Mr. Allen said part of the problem lies with the families and communities not placing more value on a college education for African-American men. He added that schools and the government can't be excused for letting many urban school districts go without the same services and resources as suburban schools.

Many teachers around the country are too quick to push black students into special education classes or target them as trouble-makers, Mr. Allen said. He said he believes this comes mostly from cultural differences between a mostly white and female faculty and their understanding of the environment black males face in society.

"There are differences in the [suburban and urban school] systems and resources and we are supposed to pretend all of those differences are all about differences in family.
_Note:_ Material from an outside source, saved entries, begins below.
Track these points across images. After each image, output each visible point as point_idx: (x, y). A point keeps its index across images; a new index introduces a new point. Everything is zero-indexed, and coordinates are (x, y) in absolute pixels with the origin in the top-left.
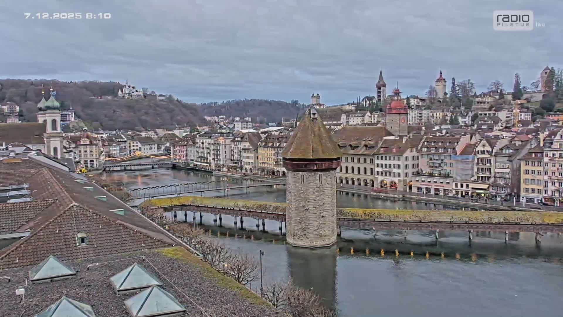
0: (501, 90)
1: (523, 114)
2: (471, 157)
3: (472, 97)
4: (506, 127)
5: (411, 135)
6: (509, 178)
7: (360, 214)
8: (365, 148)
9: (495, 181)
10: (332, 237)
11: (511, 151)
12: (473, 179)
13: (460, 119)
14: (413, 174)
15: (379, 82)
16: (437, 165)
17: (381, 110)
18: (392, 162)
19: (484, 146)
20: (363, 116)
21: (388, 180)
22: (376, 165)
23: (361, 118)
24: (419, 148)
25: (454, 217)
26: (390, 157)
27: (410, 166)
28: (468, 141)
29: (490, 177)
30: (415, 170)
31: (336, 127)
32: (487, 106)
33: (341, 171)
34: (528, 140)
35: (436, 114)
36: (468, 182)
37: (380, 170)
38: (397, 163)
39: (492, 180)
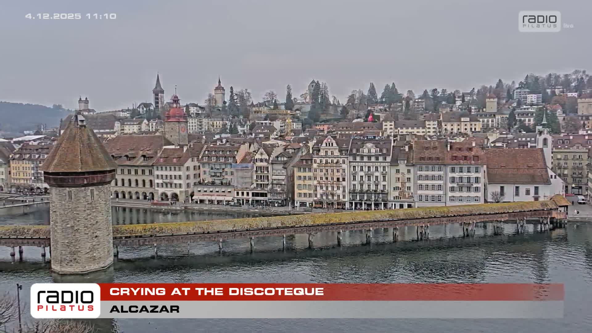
0: (275, 101)
1: (294, 124)
2: (250, 165)
3: (250, 106)
4: (281, 136)
5: (192, 144)
6: (285, 184)
7: (139, 231)
8: (143, 158)
9: (272, 188)
10: (107, 258)
11: (285, 159)
12: (252, 187)
13: (239, 128)
14: (195, 184)
15: (156, 88)
16: (218, 174)
17: (159, 118)
18: (173, 173)
19: (262, 154)
20: (140, 124)
21: (169, 192)
22: (156, 176)
23: (138, 126)
24: (200, 157)
25: (236, 225)
26: (170, 168)
27: (192, 177)
28: (247, 150)
29: (268, 184)
30: (197, 180)
31: (109, 136)
32: (263, 116)
33: (116, 184)
34: (299, 148)
35: (216, 123)
36: (248, 189)
37: (160, 181)
38: (178, 173)
39: (270, 187)
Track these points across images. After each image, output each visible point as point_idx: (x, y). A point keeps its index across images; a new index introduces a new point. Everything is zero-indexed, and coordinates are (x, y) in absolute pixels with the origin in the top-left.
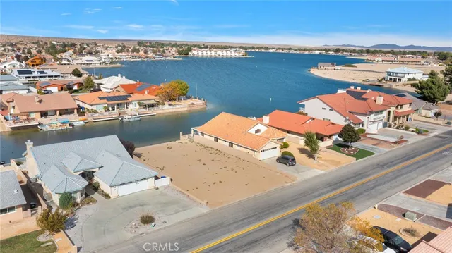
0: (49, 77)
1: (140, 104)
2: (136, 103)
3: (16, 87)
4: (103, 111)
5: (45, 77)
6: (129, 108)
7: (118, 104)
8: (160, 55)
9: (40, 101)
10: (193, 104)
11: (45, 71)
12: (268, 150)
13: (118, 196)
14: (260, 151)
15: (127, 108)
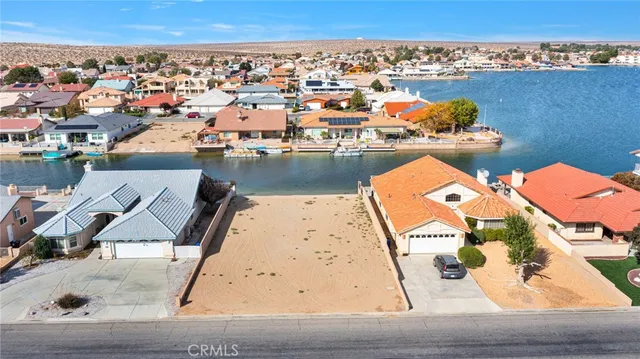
0: (341, 90)
1: (380, 133)
2: (373, 129)
3: (272, 101)
4: (321, 138)
5: (336, 90)
6: (362, 136)
7: (346, 130)
8: (547, 63)
9: (244, 119)
10: (471, 139)
11: (338, 82)
12: (430, 236)
13: (114, 257)
14: (407, 235)
15: (358, 137)
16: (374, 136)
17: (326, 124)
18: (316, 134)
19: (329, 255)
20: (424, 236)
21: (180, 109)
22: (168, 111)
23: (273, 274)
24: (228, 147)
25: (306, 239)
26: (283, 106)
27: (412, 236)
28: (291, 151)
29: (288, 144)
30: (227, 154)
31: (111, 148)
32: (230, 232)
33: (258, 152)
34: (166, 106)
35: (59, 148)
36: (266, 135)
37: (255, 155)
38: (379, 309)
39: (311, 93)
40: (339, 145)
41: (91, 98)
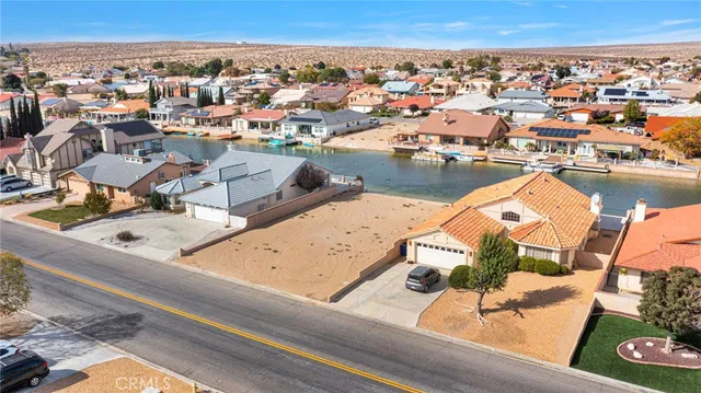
2: (591, 145)
4: (526, 149)
5: (643, 101)
6: (577, 152)
9: (451, 123)
11: (648, 92)
12: (437, 248)
13: (193, 216)
14: (413, 242)
15: (572, 152)
16: (592, 153)
17: (535, 134)
18: (521, 144)
20: (431, 247)
22: (416, 113)
24: (421, 150)
26: (543, 115)
27: (419, 244)
28: (485, 160)
29: (484, 153)
30: (416, 156)
31: (326, 140)
32: (299, 216)
33: (444, 157)
34: (414, 108)
35: (286, 137)
36: (469, 141)
37: (440, 160)
39: (608, 103)
41: (358, 97)
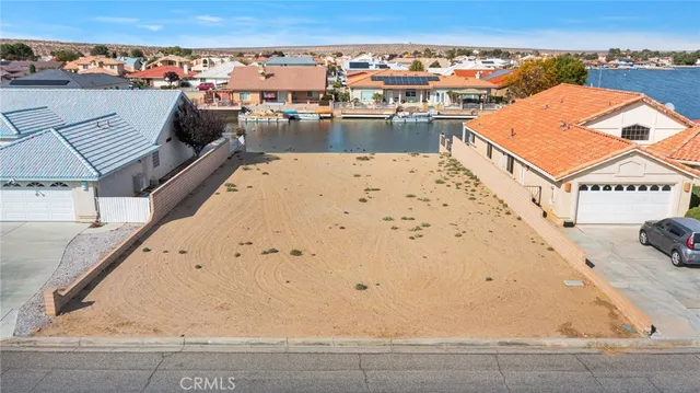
1: (454, 98)
2: (445, 92)
7: (407, 93)
9: (267, 77)
12: (619, 188)
14: (575, 184)
15: (424, 101)
16: (447, 100)
17: (381, 83)
18: (367, 98)
19: (413, 224)
20: (607, 188)
21: (191, 82)
22: (174, 83)
23: (297, 253)
24: (244, 110)
25: (363, 200)
27: (583, 187)
28: (332, 117)
29: (329, 108)
30: (243, 117)
32: (222, 188)
33: (286, 116)
34: (172, 75)
36: (298, 96)
37: (282, 119)
38: (568, 331)
40: (398, 110)
41: (81, 67)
Kids spend eight hours a day in school, so it doesn't wash for me that it's just about what the parents aren't doing," Mr. Allen said.

Mr. Bledsoe said his organization, which has 135 college chapters, has started to reach into the high schools to provide mentors for African-American men. He said the first line of attack in improving the numbers among African-American men in college is improving their perception of school.

"If they hate school, what are they going to do when they get there?" he said. "They're going to act up, they're going to do everything to fulfill this notion that they hate school."

SAAB, through grants from the Toledo Community Foundation and nationally from the Lumina Foundation for Education, has started high school chapters locally at St. Francis de Sales, Woodward, Rogers, and Bowsher high schools, along with schools in San Diego, Atlanta, Indianapolis, and Grenada, Miss.

He said what SAAB offers is constant engagement, encouragement, and helping boys develop a specific plan to get through college and be successful afterward.

Mr. Bledsoe said SAAB has shown some success. He said of the black men who participate in his organization, which he created when he was an administrator at Georgia Southwestern College in 1990, 70 percent have gone on to graduate, well above the 30 percent of African-American males who graduate after entering college.

He said 85 percent of Student African-American Brotherhood participants remain in college between freshman and sophomore years, more than double the U.S. average of 40 percent.

"We're trying to figure out how best to give high school students a SAAB experience," Mr. Bledsoe said. "Kids are going back and forth with jobs and families. There's a lot of movement going on. It's much different than a four-year college like UT when you have 5,000 students who live on campus."

One bright spot can be seen at Owens Community College. Bill Ivoska, vice president of student services, said black male freshmen enrollment (409 students) topped black female enrollment (332 students) this fall.

The school experienced a 53 percent increase in African-American freshman males from 2004 to 2005, Mr. Ivoska said. In the past five years, the school has had a 60 percent increase in minority graduates.

"That means we're getting them here, they're staying, and they're getting their degrees," he said.

Mr. Ivoska said he credits the increase to Owens' efforts to increase the presence of minority students on campus, small classes, lower cost than four-year institutions, and making sure those students have the services needed to ensure success.